**Stored data**
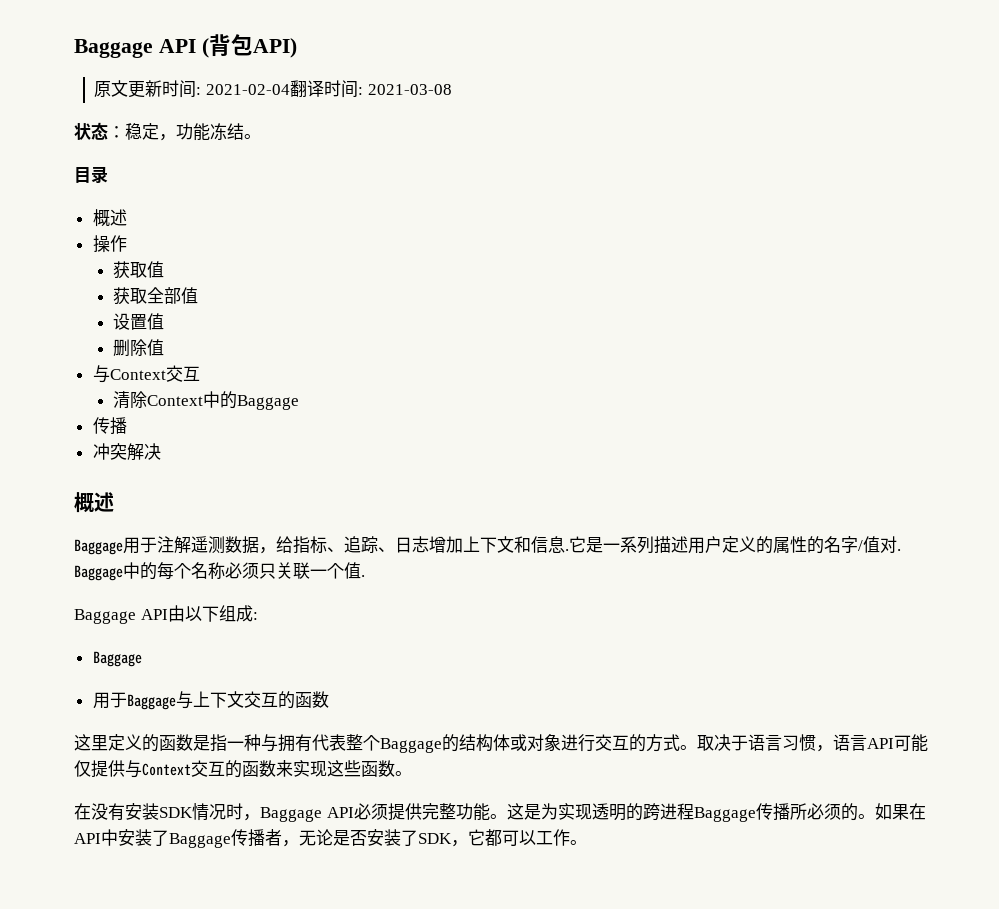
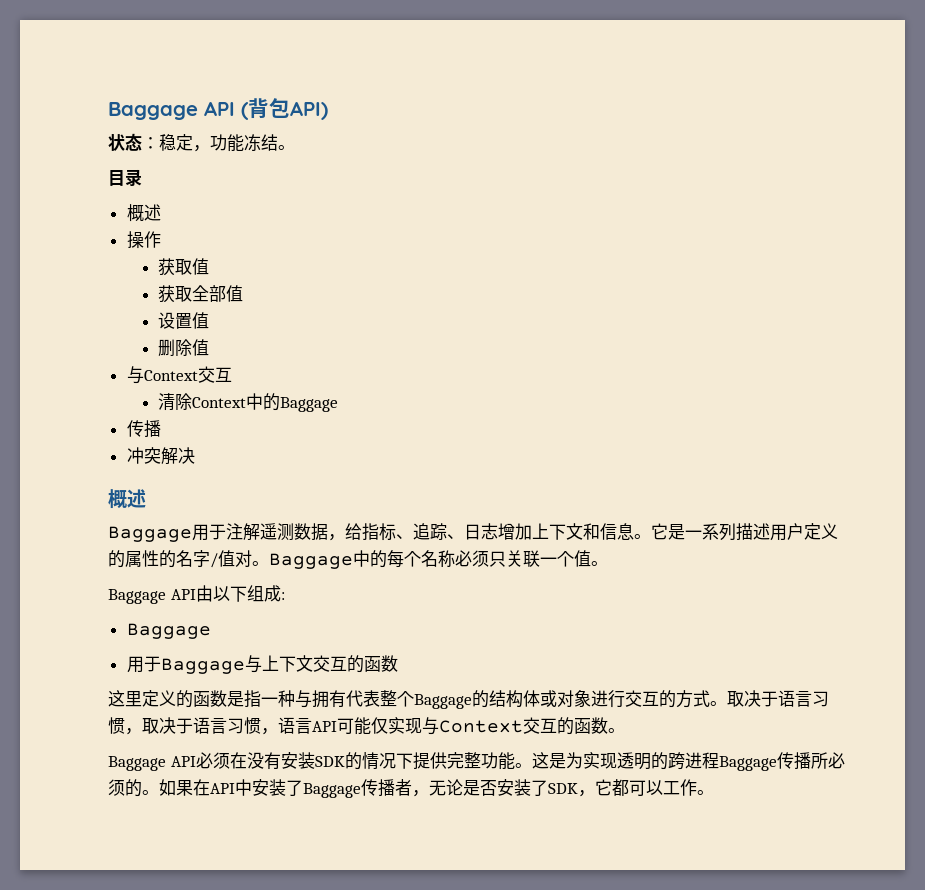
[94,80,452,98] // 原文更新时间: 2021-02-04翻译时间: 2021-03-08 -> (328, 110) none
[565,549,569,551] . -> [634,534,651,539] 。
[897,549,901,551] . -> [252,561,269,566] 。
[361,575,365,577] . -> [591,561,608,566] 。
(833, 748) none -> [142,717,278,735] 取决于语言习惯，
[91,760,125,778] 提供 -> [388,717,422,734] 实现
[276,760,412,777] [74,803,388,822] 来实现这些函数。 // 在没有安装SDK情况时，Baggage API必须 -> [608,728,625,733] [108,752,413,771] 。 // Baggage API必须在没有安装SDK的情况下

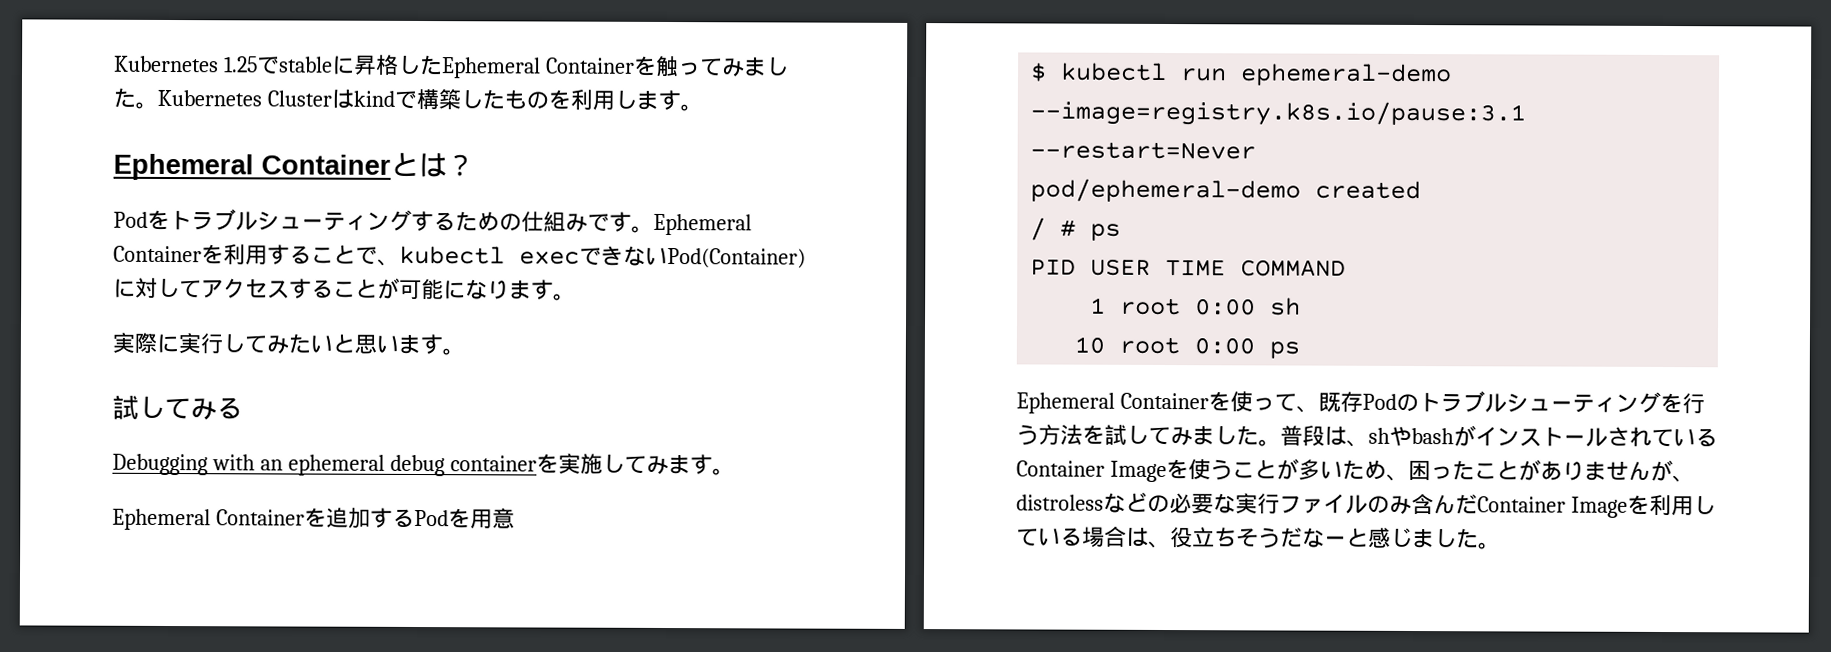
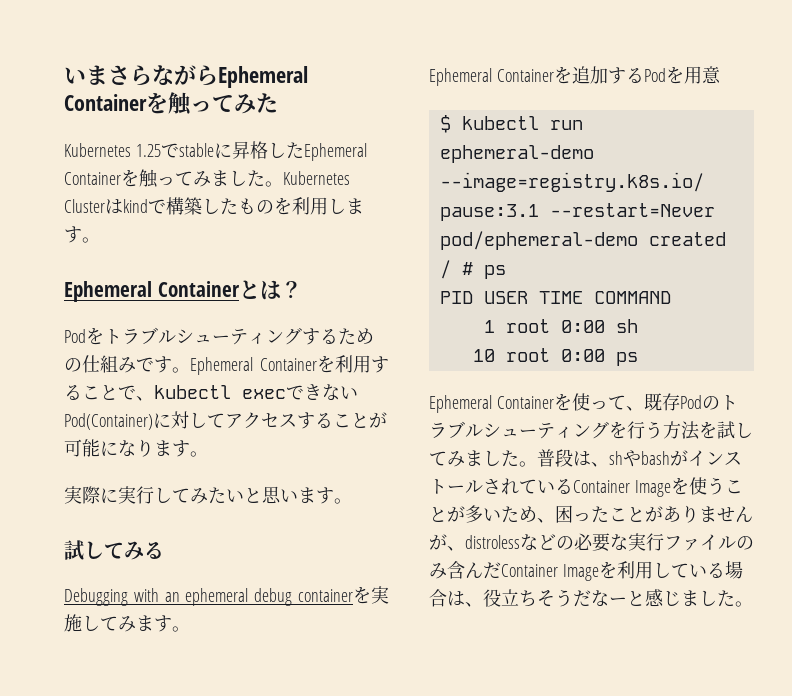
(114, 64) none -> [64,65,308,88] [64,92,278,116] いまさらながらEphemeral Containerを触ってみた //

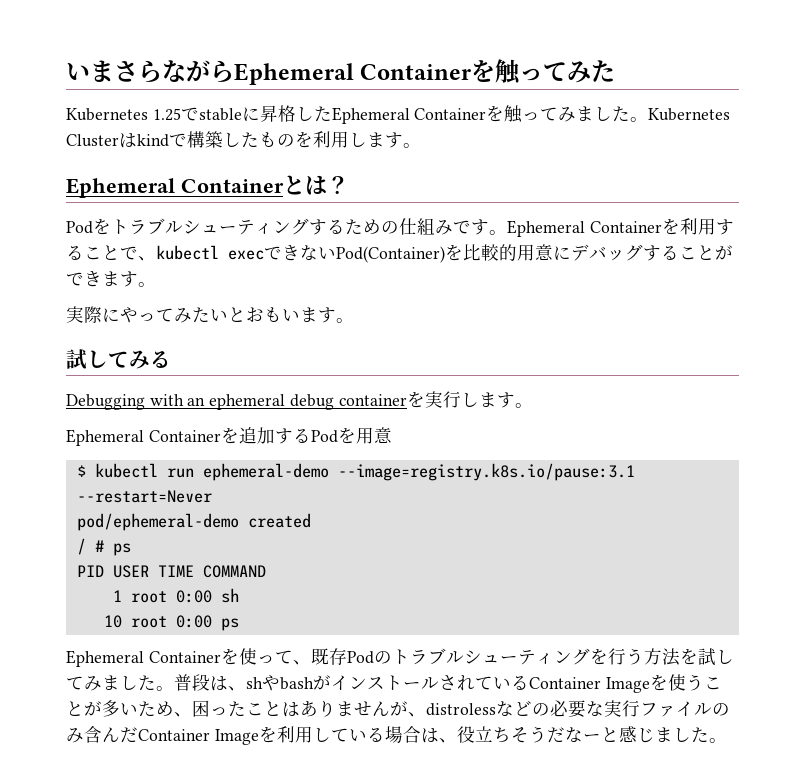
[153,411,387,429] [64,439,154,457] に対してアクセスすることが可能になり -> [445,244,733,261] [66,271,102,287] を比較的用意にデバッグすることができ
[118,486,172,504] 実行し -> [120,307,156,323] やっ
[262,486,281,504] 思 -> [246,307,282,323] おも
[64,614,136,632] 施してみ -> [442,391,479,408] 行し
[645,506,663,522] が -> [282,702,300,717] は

**Work required**
Please print exactly the lines of the entries above, beginning with the line that contains "[262,486,281,504] 思 -> [246,307,282,323] おも" and ending with the last line.

**Solution**
[262,486,281,504] 思 -> [246,307,282,323] おも
[64,614,136,632] 施してみ -> [442,391,479,408] 行し
[645,506,663,522] が -> [282,702,300,717] は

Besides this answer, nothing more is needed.